6 thoughts on “Ace of Aces (1933) Review, with Richard Dix, Elizabeth Allan and Ralph Bellamy

  1. I have always found Dix a fascinating actor. His style could indeed be called ‘wooden’, he certainly underplays most of his roles. But that is what makes him, for me, a compelling performer. Dix doesn’t put everything about a character in plain, public view – you have to work a little harder and pay attention to get a sense of what he is doing. I just rewatched a couple of his Whistler films and found that, for a rather monotone actor, he is always entertaining.

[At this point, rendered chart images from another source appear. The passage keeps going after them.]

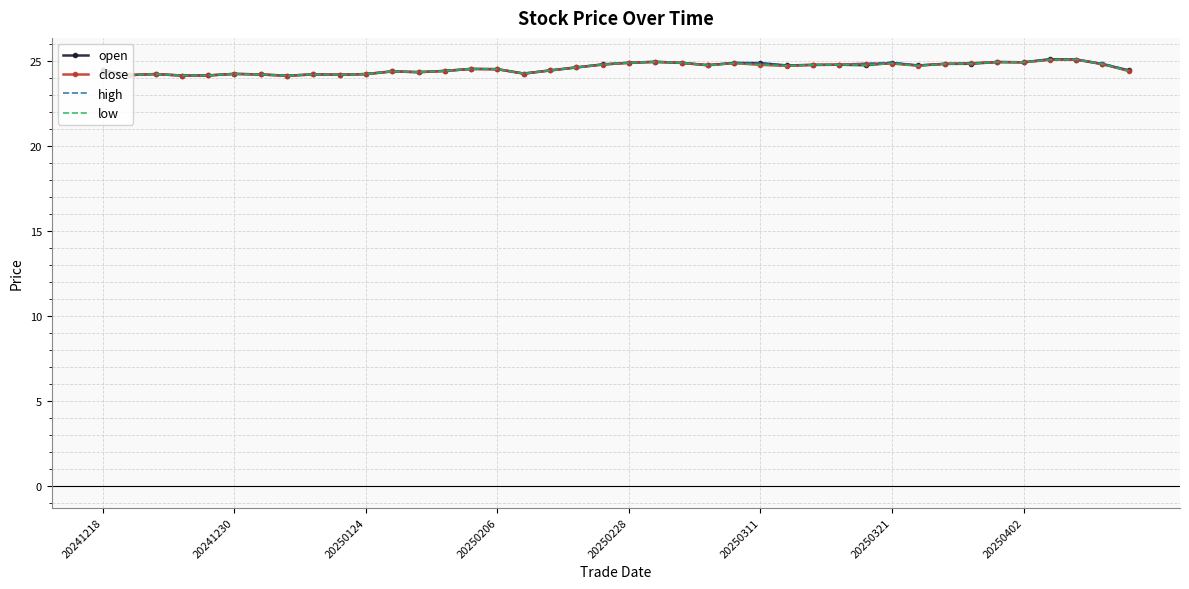

What is the smallest value displayed?

24.2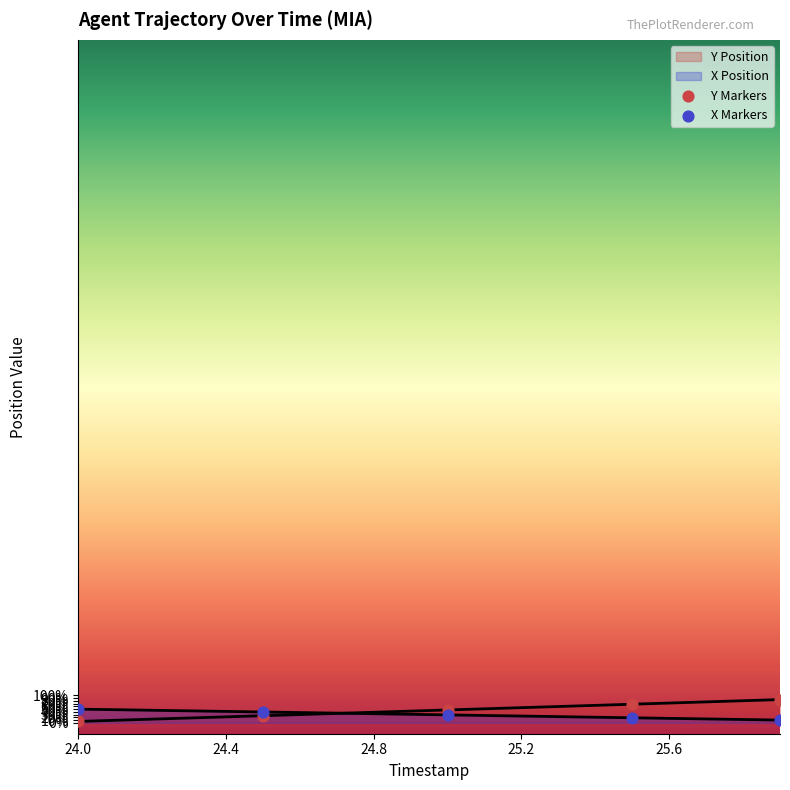

Which series has the largest Y range (max minus min)?

Y Position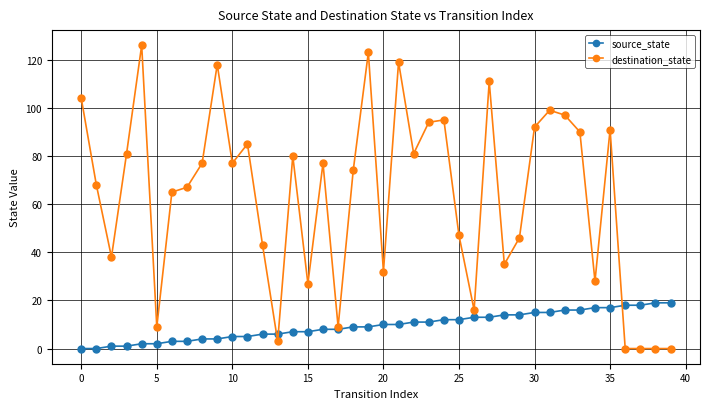

Count the number of data series in this chart.

2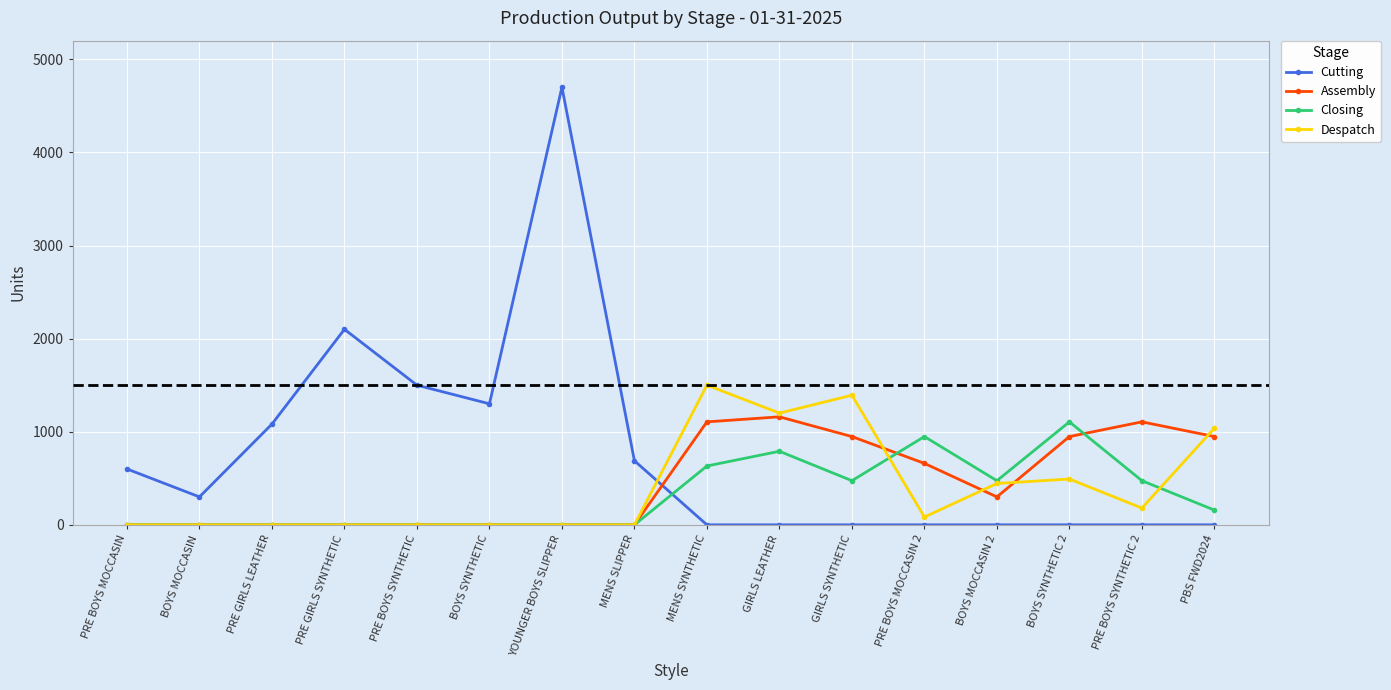

Between BOYS SYNTHETIC and PRE BOYS MOCCASIN 2, which series saw the biggest shift?

Cutting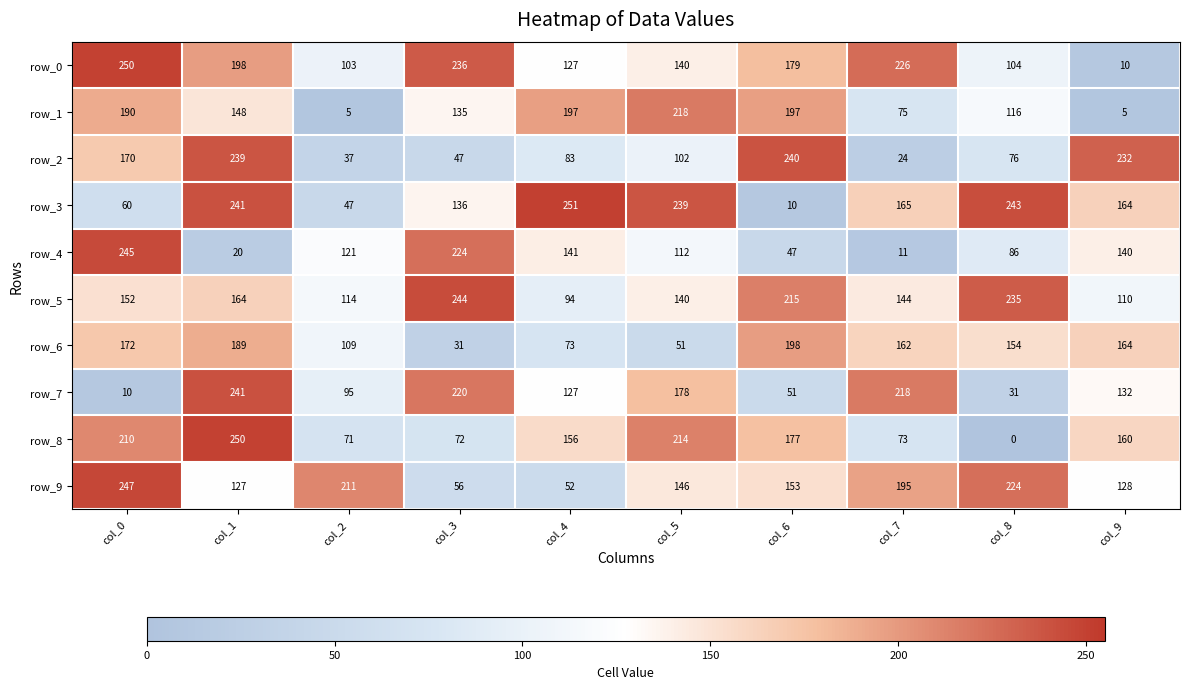

How many data points in row_2 are less than 102?

5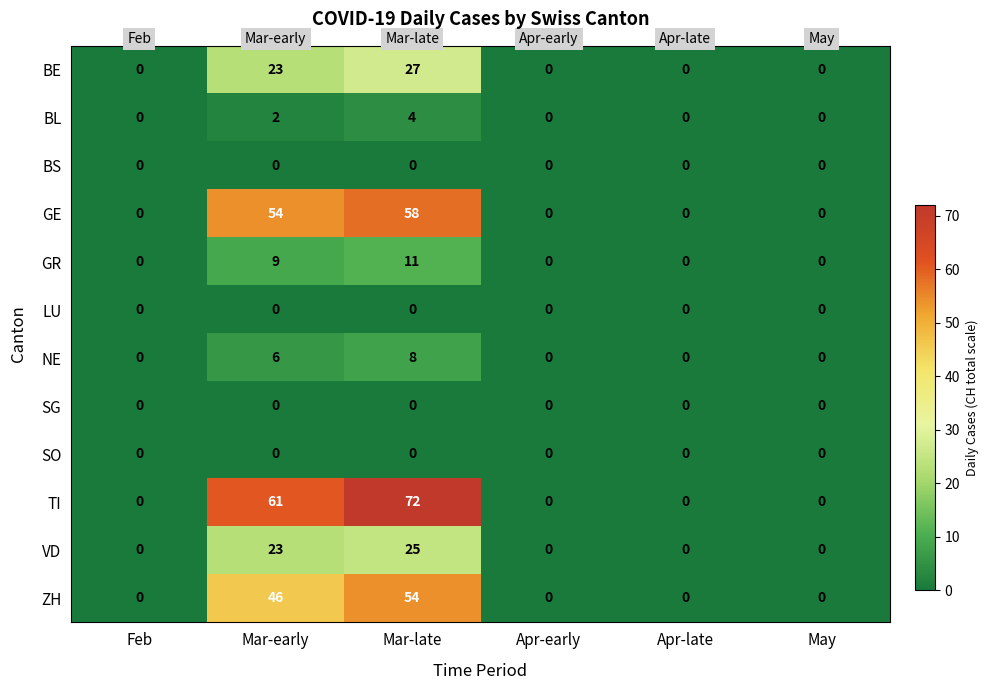

Is it true that TI equals 72 at Mar-late?

True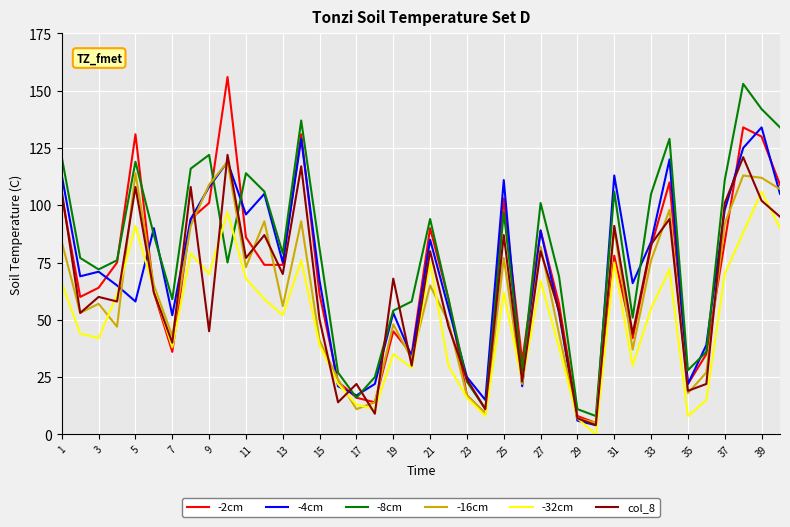

Which series has the widest spread of values?

-2cm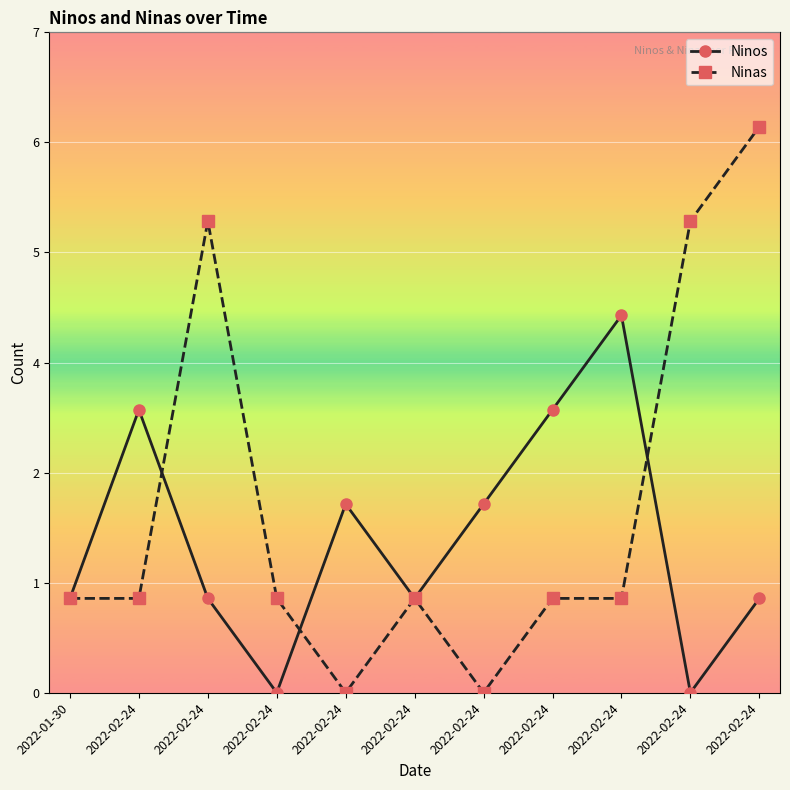

The Ninas series shows 1 at 2022-02-24. True or false?

False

    1. And then there is this quote from Blazing Saddles: ” What are we made of? Our fathers came across the prairies, fought Indians, fought drought, fought locusts, fought Dix… remember when Richard Dix came in here and tried to take over this town? Well, we didn’t give up then, and by gum, we’re not going to give up now! “

    2. A little off topic, per Ben’s comment: The Whistler films are fascinating — great little B noirs from a young William Castle. If I recall, Dix was an alcoholic (and near the end of his life) when he did them. The Whistler is not his character but an unseen narrator. Dix is usually a prototypical doomed noir protagonist. In one, he is a terminally ill man who hires a hit man to kill him. At times, Dix appears to be literally in his cups but somehow it only adds to the doomed quality of his character. ON topic: I really like this one and yes, I recall the chimpanzee. The Lost Squadron, while not an anti-war film, is another great RKO aviation moive w. Von Stroheim as a crazed movie director and Dix as a stunt pilot.

  2. Elizabeth Allan is best known for playing Lucie in Ronald Colman version of A Tale of Two Cities, but she did excellent pre-code work; thanks Danny!